--- EXERCISE ---
Filter the data below for the string "månad" and copy each matching line.
++++++++
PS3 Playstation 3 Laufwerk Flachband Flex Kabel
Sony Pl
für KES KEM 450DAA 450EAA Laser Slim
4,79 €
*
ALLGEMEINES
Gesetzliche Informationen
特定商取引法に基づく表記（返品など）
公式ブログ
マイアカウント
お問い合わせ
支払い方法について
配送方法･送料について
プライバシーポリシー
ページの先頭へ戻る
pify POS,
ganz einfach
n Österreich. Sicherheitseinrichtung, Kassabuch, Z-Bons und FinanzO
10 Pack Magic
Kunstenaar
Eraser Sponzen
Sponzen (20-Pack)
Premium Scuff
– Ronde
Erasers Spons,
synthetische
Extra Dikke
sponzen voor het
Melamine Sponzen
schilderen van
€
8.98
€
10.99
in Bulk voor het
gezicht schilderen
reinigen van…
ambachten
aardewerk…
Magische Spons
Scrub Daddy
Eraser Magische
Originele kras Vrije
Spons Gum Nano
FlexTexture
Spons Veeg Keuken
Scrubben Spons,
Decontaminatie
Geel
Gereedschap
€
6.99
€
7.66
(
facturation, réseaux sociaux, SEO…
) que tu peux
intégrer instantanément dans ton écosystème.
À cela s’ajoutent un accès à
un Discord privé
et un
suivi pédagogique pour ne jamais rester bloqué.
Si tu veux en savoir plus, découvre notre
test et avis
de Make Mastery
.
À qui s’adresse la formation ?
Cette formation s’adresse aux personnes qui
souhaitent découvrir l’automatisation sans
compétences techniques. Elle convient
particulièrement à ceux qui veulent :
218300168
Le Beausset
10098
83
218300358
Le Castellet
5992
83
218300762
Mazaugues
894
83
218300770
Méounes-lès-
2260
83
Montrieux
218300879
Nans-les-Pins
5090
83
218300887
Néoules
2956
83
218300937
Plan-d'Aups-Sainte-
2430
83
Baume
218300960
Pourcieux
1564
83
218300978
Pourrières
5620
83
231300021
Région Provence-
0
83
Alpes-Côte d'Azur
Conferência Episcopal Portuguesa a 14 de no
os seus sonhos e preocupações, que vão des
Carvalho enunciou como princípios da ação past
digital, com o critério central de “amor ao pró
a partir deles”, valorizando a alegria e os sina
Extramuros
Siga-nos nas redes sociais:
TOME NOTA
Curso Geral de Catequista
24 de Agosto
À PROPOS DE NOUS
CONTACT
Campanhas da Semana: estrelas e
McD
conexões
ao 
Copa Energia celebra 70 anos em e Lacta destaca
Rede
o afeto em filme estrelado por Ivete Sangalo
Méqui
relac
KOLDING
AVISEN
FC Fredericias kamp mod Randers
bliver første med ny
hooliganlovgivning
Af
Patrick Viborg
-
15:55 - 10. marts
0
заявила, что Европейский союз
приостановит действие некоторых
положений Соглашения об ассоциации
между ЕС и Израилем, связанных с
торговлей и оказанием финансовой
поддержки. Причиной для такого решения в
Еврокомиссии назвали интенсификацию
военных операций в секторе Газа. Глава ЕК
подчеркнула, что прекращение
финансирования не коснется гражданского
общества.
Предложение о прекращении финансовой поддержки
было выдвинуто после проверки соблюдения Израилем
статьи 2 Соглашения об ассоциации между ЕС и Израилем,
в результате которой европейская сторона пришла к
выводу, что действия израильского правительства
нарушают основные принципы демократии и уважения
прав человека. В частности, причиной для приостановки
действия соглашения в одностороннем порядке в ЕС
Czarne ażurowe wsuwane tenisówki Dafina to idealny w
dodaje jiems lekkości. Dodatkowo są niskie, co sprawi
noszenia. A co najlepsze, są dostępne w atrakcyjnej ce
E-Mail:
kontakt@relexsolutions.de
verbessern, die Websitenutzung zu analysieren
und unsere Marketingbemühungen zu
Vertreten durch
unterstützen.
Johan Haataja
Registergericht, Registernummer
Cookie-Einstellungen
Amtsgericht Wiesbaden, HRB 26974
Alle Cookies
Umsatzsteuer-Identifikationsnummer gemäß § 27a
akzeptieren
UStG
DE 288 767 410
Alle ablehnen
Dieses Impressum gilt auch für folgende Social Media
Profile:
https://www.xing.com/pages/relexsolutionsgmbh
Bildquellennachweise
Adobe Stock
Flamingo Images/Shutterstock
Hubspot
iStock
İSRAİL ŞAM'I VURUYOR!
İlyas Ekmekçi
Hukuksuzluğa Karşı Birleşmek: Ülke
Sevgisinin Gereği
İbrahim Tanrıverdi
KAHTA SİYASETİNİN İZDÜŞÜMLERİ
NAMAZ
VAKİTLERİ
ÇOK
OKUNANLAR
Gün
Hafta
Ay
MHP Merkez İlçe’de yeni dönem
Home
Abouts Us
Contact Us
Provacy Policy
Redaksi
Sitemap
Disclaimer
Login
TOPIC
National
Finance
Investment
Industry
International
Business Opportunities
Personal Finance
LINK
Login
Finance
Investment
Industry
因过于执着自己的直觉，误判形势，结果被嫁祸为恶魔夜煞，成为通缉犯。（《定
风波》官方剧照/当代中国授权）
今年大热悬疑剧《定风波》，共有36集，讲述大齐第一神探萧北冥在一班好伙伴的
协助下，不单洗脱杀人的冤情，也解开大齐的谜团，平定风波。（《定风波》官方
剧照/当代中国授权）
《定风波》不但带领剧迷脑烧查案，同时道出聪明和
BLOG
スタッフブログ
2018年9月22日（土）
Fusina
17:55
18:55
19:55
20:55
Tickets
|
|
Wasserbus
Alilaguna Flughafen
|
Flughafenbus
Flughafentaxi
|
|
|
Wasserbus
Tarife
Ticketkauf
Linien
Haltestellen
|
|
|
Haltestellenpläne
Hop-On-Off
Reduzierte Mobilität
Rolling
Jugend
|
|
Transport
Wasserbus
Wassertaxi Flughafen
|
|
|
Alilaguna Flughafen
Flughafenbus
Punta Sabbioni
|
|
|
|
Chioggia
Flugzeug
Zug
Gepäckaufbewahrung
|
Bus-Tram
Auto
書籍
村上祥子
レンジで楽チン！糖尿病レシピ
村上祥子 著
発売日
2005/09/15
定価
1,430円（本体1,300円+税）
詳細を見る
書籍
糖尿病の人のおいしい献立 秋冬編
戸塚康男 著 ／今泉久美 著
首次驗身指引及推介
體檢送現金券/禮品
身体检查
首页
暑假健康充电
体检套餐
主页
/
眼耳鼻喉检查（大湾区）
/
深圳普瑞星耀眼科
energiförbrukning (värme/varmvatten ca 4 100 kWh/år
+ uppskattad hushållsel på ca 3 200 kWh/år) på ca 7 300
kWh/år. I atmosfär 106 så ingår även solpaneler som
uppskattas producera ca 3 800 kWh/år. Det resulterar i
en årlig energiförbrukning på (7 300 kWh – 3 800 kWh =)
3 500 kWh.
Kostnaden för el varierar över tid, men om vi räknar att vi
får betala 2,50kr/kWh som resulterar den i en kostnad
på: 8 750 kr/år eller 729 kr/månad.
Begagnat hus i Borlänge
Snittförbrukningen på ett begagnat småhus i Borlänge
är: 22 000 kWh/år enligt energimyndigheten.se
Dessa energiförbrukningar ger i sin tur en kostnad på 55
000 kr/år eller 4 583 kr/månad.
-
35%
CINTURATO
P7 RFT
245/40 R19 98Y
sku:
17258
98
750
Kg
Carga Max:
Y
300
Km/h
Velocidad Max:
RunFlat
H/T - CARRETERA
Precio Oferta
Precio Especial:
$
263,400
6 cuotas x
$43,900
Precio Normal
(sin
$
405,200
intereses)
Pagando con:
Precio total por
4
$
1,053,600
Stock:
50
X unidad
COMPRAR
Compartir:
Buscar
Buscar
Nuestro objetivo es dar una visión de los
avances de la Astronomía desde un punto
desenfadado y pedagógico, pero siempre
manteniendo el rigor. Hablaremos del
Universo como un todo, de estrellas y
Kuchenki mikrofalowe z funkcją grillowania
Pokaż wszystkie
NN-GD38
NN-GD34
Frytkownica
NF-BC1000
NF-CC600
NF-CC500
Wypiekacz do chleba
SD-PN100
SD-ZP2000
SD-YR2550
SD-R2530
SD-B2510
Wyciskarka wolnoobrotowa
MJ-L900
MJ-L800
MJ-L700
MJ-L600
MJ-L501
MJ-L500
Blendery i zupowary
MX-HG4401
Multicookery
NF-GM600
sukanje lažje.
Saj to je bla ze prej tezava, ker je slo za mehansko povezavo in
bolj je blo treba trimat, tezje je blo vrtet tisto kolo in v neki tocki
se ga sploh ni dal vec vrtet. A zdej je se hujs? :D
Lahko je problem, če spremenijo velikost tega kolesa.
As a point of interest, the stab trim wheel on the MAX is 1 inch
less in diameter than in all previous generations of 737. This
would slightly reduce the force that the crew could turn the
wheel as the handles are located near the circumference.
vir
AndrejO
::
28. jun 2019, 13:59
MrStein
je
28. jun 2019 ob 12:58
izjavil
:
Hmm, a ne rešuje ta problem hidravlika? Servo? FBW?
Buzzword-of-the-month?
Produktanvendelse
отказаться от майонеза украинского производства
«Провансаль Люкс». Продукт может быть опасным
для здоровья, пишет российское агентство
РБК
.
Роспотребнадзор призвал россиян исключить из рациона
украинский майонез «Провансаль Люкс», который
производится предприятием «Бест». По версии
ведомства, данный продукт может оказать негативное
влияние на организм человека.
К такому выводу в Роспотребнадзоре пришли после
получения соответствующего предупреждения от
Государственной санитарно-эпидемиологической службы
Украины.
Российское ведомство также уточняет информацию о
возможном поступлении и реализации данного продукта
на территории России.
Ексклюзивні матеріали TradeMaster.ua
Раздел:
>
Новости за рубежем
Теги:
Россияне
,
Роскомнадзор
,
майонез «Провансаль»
++++++++
--- SOLUTION ---
på: 8 750 kr/år eller 729 kr/månad.
000 kr/år eller 4 583 kr/månad.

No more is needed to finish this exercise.